When Reverse Engineering, Your Pattern Seeking Brain Is Your Friend¶
At work, I’ve been working on reverse engineering a propreitary file format that is used to represent a synthesized netlist for FPGAs by our vendor’s EDA tools.
It’s a binary file, and here’s a sample of the hexdump:
00000000 12 6c 1f 03 0b 00 00 a0 00 00 00 00 40 e4 7a 1f |.l..........@.z.|
00000010 03 08 b6 84 a3 66 00 00 00 00 01 00 20 20 00 02 |.....f...... ..|
00000020 40 31 00 ab 00 0e 43 45 4e 4e 41 48 45 68 65 46 |@1....CENNAHEheF|
00000030 62 66 4b 49 03 8f 8d a3 03 8f 8d a3 02 00 08 aa |bfKI............|
00000040 ba b9 9e 40 b6 9b 99 00 00 00 00 00 00 00 00 01 |...@............|
00000050 0a 49 4d 41 4f 40 4e 4e 49 48 82 08 aa ba b9 9e |.IMAO@NNIH......|
00000060 40 b6 9b 99 00 40 31 00 ab 00 00 b6 84 a3 66 00 |@....@1.......f.|
00000070 00 00 00 ff 00 00 00 00 00 00 00 00 03 8f 8d a3 |................|
00000080 00 00 00 00 00 00 00 00 00 00 40 31 00 ab 00 00 |..........@1....|
00000090 b6 84 a3 66 00 00 00 00 ff 06 00 14 00 05 00 01 |...f............|
Without any information on the file, this stands as a wall full of random bytes. Although complex, there’s a lot that can be deduced by looking for patterns. File formats are often divided in sections. The bytes may look random, but in reality, they ought to be very structured. The first step in dealing with this is to extract the structure.

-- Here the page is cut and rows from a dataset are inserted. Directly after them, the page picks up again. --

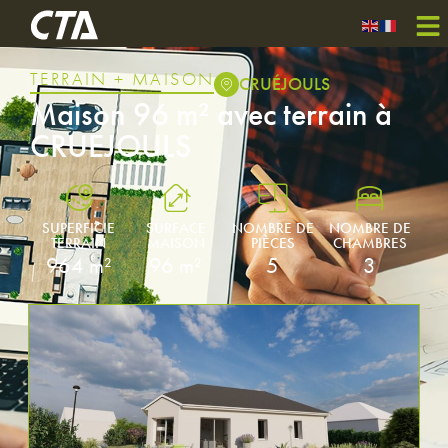
TERRAIN + MAISON
CRUÉJOULS
Maison 96 m² avec terrain à
CRUEJOULS
SUPERFICIE
SURFACE
NOMBRE DE
NOMBRE DE
TERRAIN
MAISON
PIÈCES
CHAMBRES
964 m²
96 m²
5
3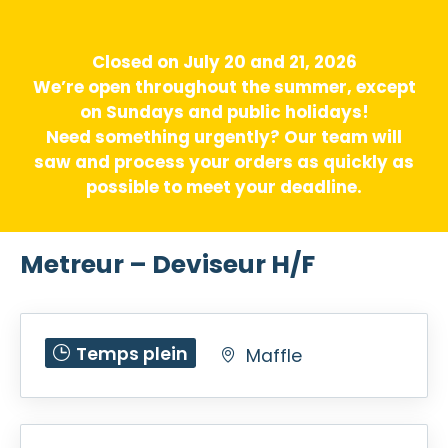
Closed on July 20 and 21, 2026
We’re open throughout the summer, except
on Sundays and public holidays!
Need something urgently? Our team will
saw and process your orders as quickly as
possible to meet your deadline.
Metreur – Deviseur H/F
Temps plein
Maffle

One trick I use is to zoom out on the hexdump. This isolates zeros and all other bytes.
Here’s an image of a hexdump of the same file, zoomed out:

Do you notice any patterns?
There are alternating strips of dark and light patterns. The light patterns are just zeros and darker ones appear to be ‘data’. Here’s a highlighted image with the patterns. White rectangles represent dark parts and greens represent the zeros.

Since this repeats it’s likely encoding the same ‘type’ of information. The pattern starts with dark section followed by white and ends with a white section. They always come in a pair. So we can deduce that to represent one of this type of data, we need a dark part followed by the light part.
Now, what could this be?
This is a question that falls into the ‘content’ part. What we did above was the ‘structure’ part. As it turns out, getting meaning out of this is much more tedious.
A Fuzzer is the right tool for this job. As fuzzers tend to be very special purpose, i wrote one for myself. Extracting the details with the fuzzer vindicates our suspicion. The dark and light parts are indeed part of the structure. The dark part is sort of a preamble to the light part. The light part is a port reference list for all the black-box module present in the netlist.
That this pattern represents black-box modules can be deduced by counting the number of times this pattern is present, and what other thing is present as many times in the original source file from which this was generated. Inspecting the source, which is just a verilog file confirms that this are indeed the black-box modules.
Conclusion¶
In conclusion, file formats or any other type of data that are supposed to be regular can be brute-forced by our pattern-seeking brains to reveal their structures.
PS: I’ll write a full description of the fuzzer and document other details as this project progresses.